Tuesday, October 6, 2009

Hope: The Antidote to Terror

Q-- Eight years after the U.S. attacked Afghanistan, fighting continues. Religious extremists in the Taliban and al-Qaeda retain significant power there. What is our moral responsibility to the people of Afghanistan? If religion is part of the problem there, how can it be part of the solution?

For more than thirty years Afghanistan has been a country mired in turmoil and military upheaval. Beginning with Soviet invasion, then civil war, and US invasion in 2001, the Afghan people have been a people unable to find rest from war. Several generations have now matured in Afghanistan that have known only the realities of daily life grounded only by the certainties of violence and death. Since the US invasion into Afghanistan in 2001, over 30,000 civilians have died. Against this bleak history, the Afghan people deserve hope.

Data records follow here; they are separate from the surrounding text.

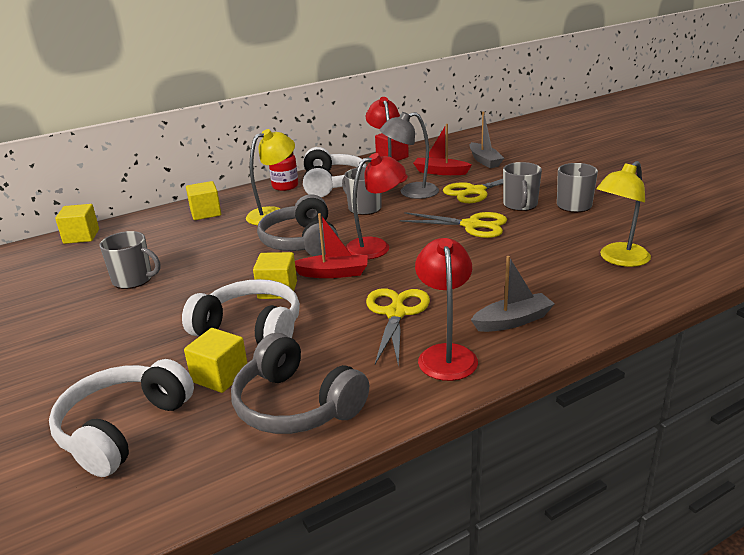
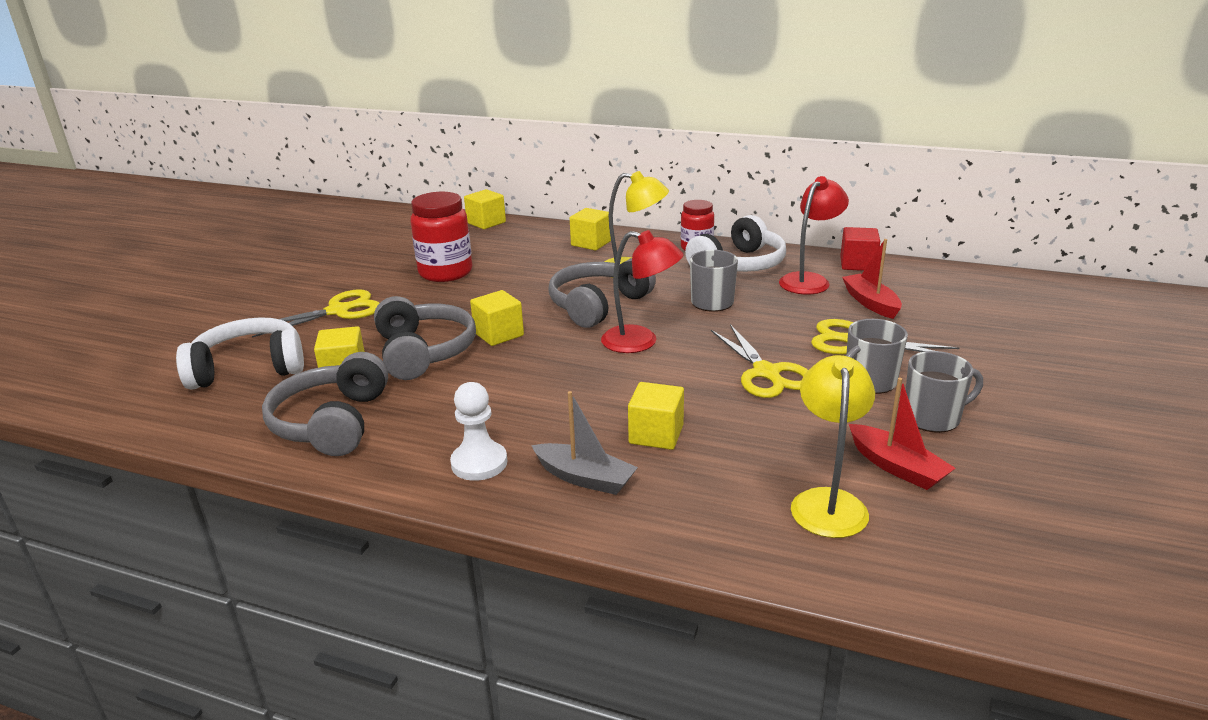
camera: 50 degrees right, 0 degrees up
grey mug [99,231,160,289] -> red jar [410,192,472,282]
white headphones [182,279,300,344] -> grey headphones [374,296,476,380]
red boat [295,213,368,278] -> red boat moved to [849,377,956,490]
yellow scissors [366,288,430,368] -> yellow scissors moved to [252,289,379,338]
grey lamp [380,112,439,199] -> none
red lamp [415,238,478,381] -> white pawn [450,382,507,481]
grey boat [470,112,504,168] -> none
yellow lamp [596,161,651,267] -> yellow lamp turned 90 degrees clockwise [791,355,875,538]
none -> yellow cube [628,382,684,450]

With Afghanistan’s history of military instability, some might argue that we are justified to leave Afghanistan as we found it, as a place in continual conflict. Yet, as muddied as the situation may be, we have a greater responsibility to the Afghan people. We need look no further than the phrase which former President George W. Bush used to coin the U.S. invasion of Afghanistan, “The War on Terror.” If we are to truly defeat terror and eradicate terrorism then we must work to oppose terror with hope; hope is the only true victor over terror.

Hope is our moral and religious responsibility to the Afghan people. To a people stuck in recurring, decade long cycles of violence and instability, we are called to offer hope that their past isn’t doomed to repeat itself. They deserve the hope that when the United States leaves, we won’t be back again. They deserve hope in a future that is not tied to the industries of war and the dealings of death.

God brings hope in the midst of death and to those who mourn. And so we are called to help bring about hope in this place. In this way, religion can be a part of a solution. A solution where the concern is not the ability of the other to harm us or inflict death, but the concern is of the other’s ability and ours to have hope in a different future.

We are called to build the foundations of this future. We are called to help build the foundations of civilization, eroded over the past thirty years of war. We are called to build infrastructure, provide health care, and education. We need to put into place the building blocks of a society and economy not reliant on the industry of war. In doing so we will be helping to shape a hopeful future and clear a new path forward for the Afghan people. After more than thirty years, they deserve it.